▶ **Excerpt to read**:

An adventure in writing compatible systems

Glauber CostaGlauber Costa
Cover image for An adventure in writing compatible systems

Turso is a rewrite of SQLite from scratch in Rust. We aim to keep full compatibility with SQLite, while adding new and exciting features like CDC, concurrent writes, encryption, among many others. It is currently in alpha, but progressing fast and getting close to a point where it can be used for production workloads.

Rewriting existing software systems is a special kind of hard. Aside from the difficulty in writing the software itself, you have to deal with behaviors of the existing system that are… at times… puzzling.

I would know: I have done it before, successfully and at scale. And yet, few things are more incredible than what I saw today. This is the story of how I found the most surprising compatibility issue I have ever seen, and how it got solved by an LLN.

▶ **Work instructions**:
**A.** Reproduce the compatibility post word for word, starting at "Rewriting existing software" and ending at "solved by an LLN.".
**B.** According to the compatibility post, what programming language is Turso written in?

▶ **Data shown**:
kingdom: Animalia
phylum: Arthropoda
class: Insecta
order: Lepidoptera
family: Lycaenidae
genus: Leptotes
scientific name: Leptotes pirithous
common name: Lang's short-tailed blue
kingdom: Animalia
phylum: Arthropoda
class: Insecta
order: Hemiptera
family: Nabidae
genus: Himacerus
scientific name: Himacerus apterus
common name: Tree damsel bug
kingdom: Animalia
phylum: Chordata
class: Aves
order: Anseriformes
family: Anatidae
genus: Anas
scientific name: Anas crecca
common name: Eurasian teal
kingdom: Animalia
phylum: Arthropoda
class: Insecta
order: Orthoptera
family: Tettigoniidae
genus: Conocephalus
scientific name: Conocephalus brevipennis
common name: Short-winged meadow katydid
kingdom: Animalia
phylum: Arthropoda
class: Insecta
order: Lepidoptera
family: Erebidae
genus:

▶ **The responses**:
**A.**
Rewriting existing software systems is a special kind of hard. Aside from the difficulty in writing the software itself, you have to deal with behaviors of the existing system that are… at times… puzzling.

I would know: I have done it before, successfully and at scale. And yet, few things are more incredible than what I saw today. This is the story of how I found the most surprising compatibility issue I have ever seen, and how it got solved by an LLN.

**B.** Rust.